[Study material — start]

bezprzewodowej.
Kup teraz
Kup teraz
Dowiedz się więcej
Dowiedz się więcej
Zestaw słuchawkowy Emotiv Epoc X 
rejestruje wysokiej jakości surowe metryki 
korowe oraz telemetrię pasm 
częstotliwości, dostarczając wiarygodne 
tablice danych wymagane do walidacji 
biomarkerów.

[Study material — finish]

▶ Exercise
All of the data above should be reproduced verbatim.

▶ Answer section
bezprzewodowej.
Kup teraz
Kup teraz
Dowiedz się więcej
Dowiedz się więcej
Zestaw słuchawkowy Emotiv Epoc X 
rejestruje wysokiej jakości surowe metryki 
korowe oraz telemetrię pasm 
częstotliwości, dostarczając wiarygodne 
tablice danych wymagane do walidacji 
biomarkerów.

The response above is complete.